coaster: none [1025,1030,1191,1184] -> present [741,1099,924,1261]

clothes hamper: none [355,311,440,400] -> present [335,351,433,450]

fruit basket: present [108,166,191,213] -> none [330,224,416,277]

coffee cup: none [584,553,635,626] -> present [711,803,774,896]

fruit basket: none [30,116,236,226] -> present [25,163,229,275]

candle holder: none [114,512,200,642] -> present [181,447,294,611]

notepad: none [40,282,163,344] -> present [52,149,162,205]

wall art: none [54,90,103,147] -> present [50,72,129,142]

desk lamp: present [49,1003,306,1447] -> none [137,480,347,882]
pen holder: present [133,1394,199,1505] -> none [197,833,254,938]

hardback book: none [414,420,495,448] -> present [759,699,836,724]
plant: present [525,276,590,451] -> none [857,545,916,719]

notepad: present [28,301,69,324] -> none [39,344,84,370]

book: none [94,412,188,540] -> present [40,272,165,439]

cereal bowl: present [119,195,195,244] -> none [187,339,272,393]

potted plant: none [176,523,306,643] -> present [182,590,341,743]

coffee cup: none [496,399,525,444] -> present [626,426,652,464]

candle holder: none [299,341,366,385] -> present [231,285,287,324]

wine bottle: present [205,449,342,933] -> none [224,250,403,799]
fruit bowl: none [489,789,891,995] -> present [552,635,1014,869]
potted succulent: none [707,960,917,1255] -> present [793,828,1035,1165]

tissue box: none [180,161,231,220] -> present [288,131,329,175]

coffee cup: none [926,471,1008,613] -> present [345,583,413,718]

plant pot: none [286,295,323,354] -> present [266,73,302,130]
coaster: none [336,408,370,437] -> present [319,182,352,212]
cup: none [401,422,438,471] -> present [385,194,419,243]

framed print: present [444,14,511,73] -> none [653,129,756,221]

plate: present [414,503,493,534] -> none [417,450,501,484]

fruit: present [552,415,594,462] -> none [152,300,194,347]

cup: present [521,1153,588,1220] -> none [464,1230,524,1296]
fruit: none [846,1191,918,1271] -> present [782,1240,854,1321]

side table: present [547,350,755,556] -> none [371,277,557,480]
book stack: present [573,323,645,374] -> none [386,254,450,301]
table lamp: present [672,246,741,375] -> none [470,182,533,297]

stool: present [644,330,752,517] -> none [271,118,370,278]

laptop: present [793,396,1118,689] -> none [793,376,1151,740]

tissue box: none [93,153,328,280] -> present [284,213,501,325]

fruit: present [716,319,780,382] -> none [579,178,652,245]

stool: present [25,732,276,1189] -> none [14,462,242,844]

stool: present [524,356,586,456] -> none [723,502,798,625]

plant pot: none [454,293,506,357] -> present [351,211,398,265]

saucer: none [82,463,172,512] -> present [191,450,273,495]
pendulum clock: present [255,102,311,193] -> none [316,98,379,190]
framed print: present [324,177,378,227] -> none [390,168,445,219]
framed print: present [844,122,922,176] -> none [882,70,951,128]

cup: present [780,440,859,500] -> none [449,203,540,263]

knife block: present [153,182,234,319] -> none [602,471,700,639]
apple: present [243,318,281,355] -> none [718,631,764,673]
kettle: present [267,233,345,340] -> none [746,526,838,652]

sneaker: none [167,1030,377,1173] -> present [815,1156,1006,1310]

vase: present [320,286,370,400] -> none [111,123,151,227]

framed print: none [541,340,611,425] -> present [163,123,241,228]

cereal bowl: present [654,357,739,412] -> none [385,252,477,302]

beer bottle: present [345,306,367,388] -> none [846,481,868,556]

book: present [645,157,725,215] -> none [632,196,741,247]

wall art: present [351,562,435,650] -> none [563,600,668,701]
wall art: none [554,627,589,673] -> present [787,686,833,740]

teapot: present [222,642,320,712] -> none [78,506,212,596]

**PROBLEM DETAILS**: Reproduce the entries exactly as they appear.

**ANSWER TO THE EXERCISE**:
coaster: none [1025,1030,1191,1184] -> present [741,1099,924,1261]

clothes hamper: none [355,311,440,400] -> present [335,351,433,450]

fruit basket: present [108,166,191,213] -> none [330,224,416,277]

coffee cup: none [584,553,635,626] -> present [711,803,774,896]

fruit basket: none [30,116,236,226] -> present [25,163,229,275]

candle holder: none [114,512,200,642] -> present [181,447,294,611]

notepad: none [40,282,163,344] -> present [52,149,162,205]

wall art: none [54,90,103,147] -> present [50,72,129,142]

desk lamp: present [49,1003,306,1447] -> none [137,480,347,882]
pen holder: present [133,1394,199,1505] -> none [197,833,254,938]

hardback book: none [414,420,495,448] -> present [759,699,836,724]
plant: present [525,276,590,451] -> none [857,545,916,719]

notepad: present [28,301,69,324] -> none [39,344,84,370]

book: none [94,412,188,540] -> present [40,272,165,439]

cereal bowl: present [119,195,195,244] -> none [187,339,272,393]

potted plant: none [176,523,306,643] -> present [182,590,341,743]

coffee cup: none [496,399,525,444] -> present [626,426,652,464]

candle holder: none [299,341,366,385] -> present [231,285,287,324]

wine bottle: present [205,449,342,933] -> none [224,250,403,799]
fruit bowl: none [489,789,891,995] -> present [552,635,1014,869]
potted succulent: none [707,960,917,1255] -> present [793,828,1035,1165]

tissue box: none [180,161,231,220] -> present [288,131,329,175]

coffee cup: none [926,471,1008,613] -> present [345,583,413,718]

plant pot: none [286,295,323,354] -> present [266,73,302,130]
coaster: none [336,408,370,437] -> present [319,182,352,212]
cup: none [401,422,438,471] -> present [385,194,419,243]

framed print: present [444,14,511,73] -> none [653,129,756,221]

plate: present [414,503,493,534] -> none [417,450,501,484]

fruit: present [552,415,594,462] -> none [152,300,194,347]

cup: present [521,1153,588,1220] -> none [464,1230,524,1296]
fruit: none [846,1191,918,1271] -> present [782,1240,854,1321]

side table: present [547,350,755,556] -> none [371,277,557,480]
book stack: present [573,323,645,374] -> none [386,254,450,301]
table lamp: present [672,246,741,375] -> none [470,182,533,297]

stool: present [644,330,752,517] -> none [271,118,370,278]

laptop: present [793,396,1118,689] -> none [793,376,1151,740]

tissue box: none [93,153,328,280] -> present [284,213,501,325]

fruit: present [716,319,780,382] -> none [579,178,652,245]

stool: present [25,732,276,1189] -> none [14,462,242,844]

stool: present [524,356,586,456] -> none [723,502,798,625]

plant pot: none [454,293,506,357] -> present [351,211,398,265]

saucer: none [82,463,172,512] -> present [191,450,273,495]
pendulum clock: present [255,102,311,193] -> none [316,98,379,190]
framed print: present [324,177,378,227] -> none [390,168,445,219]
framed print: present [844,122,922,176] -> none [882,70,951,128]

cup: present [780,440,859,500] -> none [449,203,540,263]

knife block: present [153,182,234,319] -> none [602,471,700,639]
apple: present [243,318,281,355] -> none [718,631,764,673]
kettle: present [267,233,345,340] -> none [746,526,838,652]

sneaker: none [167,1030,377,1173] -> present [815,1156,1006,1310]

vase: present [320,286,370,400] -> none [111,123,151,227]

framed print: none [541,340,611,425] -> present [163,123,241,228]

cereal bowl: present [654,357,739,412] -> none [385,252,477,302]

beer bottle: present [345,306,367,388] -> none [846,481,868,556]

book: present [645,157,725,215] -> none [632,196,741,247]

wall art: present [351,562,435,650] -> none [563,600,668,701]
wall art: none [554,627,589,673] -> present [787,686,833,740]

teapot: present [222,642,320,712] -> none [78,506,212,596]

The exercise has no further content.